A Iranian hacking group has been targeting aerospace and energy companies in Saudi Arabia, South Korea and the U.S. since at least 2013 as part of an expansive cyber espionage operation to both gather intelligence and steal trade secrets, according to new research published Wednesday by U.S. cybersecurity firm FireEye.
This advanced persistent threat group (APT) is labeled APT33 by FireEye. Wednesday’s report offers a distinct and rare view of the group’s recent activity. The Iranian hacking team is likely related to a campaign that was separately identified in March and codenamed “StoneDrill” by Kaspersky Lab. Based on information that appears to have been accidentally left behind in past attacks, analysts believe APT33 is linked to the Iranian government.
Most of the group’s operations to date have largely focused on sending targeted phishing emails with malware-laden HTML links to infect computers with a custom backdoor implant known as “TURNEDUP.” But there’s also some evidence to suggest they’re capable of launching data wiping attacks against valuable, infrastructure companies.
A dropper that APT33 uses, known as “DROPSHOT,” is connected to a data destroying malware variant that has been launched in the past by other Iranian hacking groups. The sharing of tools may represent a connection between APT33 and other, known entities.
“Although we have only directly observed APT33 use DROPSHOT to deliver the TURNEDUP backdoor, we have identified multiple DROPSHOT samples in the wild that drop SHAPESHIFT,” a research report by FireEye reads. “The SHAPESHIFT malware is capable of wiping disks, erasing volumes and deleting files, depending on its configuration.”
APT33 registered multiple domains to masquerade as aviation companies and Western defense contractors. These websites were designed to appear like legitimate Saudi businesses ventures, but they instead led to fake information. The domains could have been used in phishing emails to bolster their appearance to victims.
“From our side, this looks like classic espionage with maybe the option for something more destructive in the future,” said John Hultquist, director of intelligence analysis with FireEye. “It shows [Iran] is making a concerted effort to build cyber capabilities for use by different teams.”
This is not the first time Iran has been blamed for sponsoring cyber espionage operations against foreign nations.

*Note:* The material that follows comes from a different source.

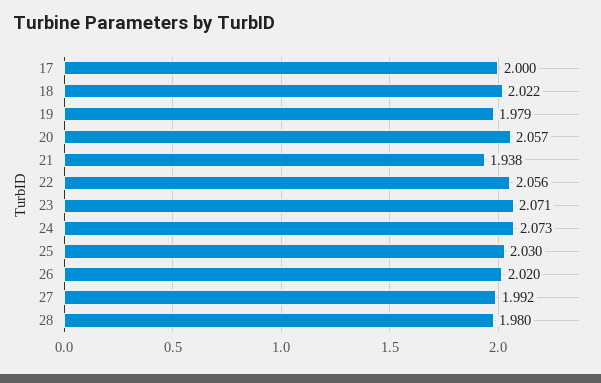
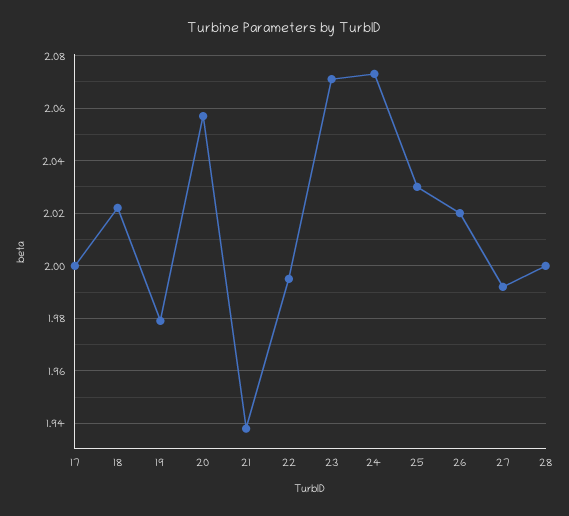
22: 2.056 -> 1.995
28: 1.98 -> 2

Prominent cybersecurity firms, including Symantec, Kaspersky Lab, FireEye, RSA and Palo Alto Networks, have each identified data breaches in the past that carried indicators of Iranian hacking groups; which were subsequently codenamed NewsCaster, RocketKitten and GreenBug.
FireEye’s findings serve to highlight the apparent and ongoing investment made by the Iranian government to build an adept force of professional hackers capable of remotely gathering intelligence, launching disruptive attacks and stealing intellectual property.
In a recent public appearance in D.C., Dmitri Alperovitch, co-founder of U.S. cybersecurity firm CrowdStrike, told an audience of Washington insiders that Iran was increasingly conducting economic espionage to boost its economy. CrowdStrike is perhaps best known for its work with the Democratic National Committee.
Hultquist said FireEye had personally responded to six different incidents where APT33 was responsible for attacking an organization. He noted that FireEye is likely only aware of a small percentage of breaches conducted by APT33, but declined to speculate on the number of businesses that could be impacted.
Researchers were able to successfully piece together a failed APT33 email phishing attempt to identify details about the author’s original username, “xman_1365_x.” According to FireEye, this “xman” pseudonym has been active on Iranian internet forums, including a software engineering message board used by hacktivists, and was at some point connected to the Nasr Institute.
The Nasr Institute is “equivalent to Iran’s ‘cyber army’ and controlled by the Iranian government,” FireEye notes in its research report about APT33. “Additional evidence ties the ‘Nasr Institute’ to the 2011-2013 attacks on the financial industry, a series of denial of service attacks dubbed Operation Ababil.”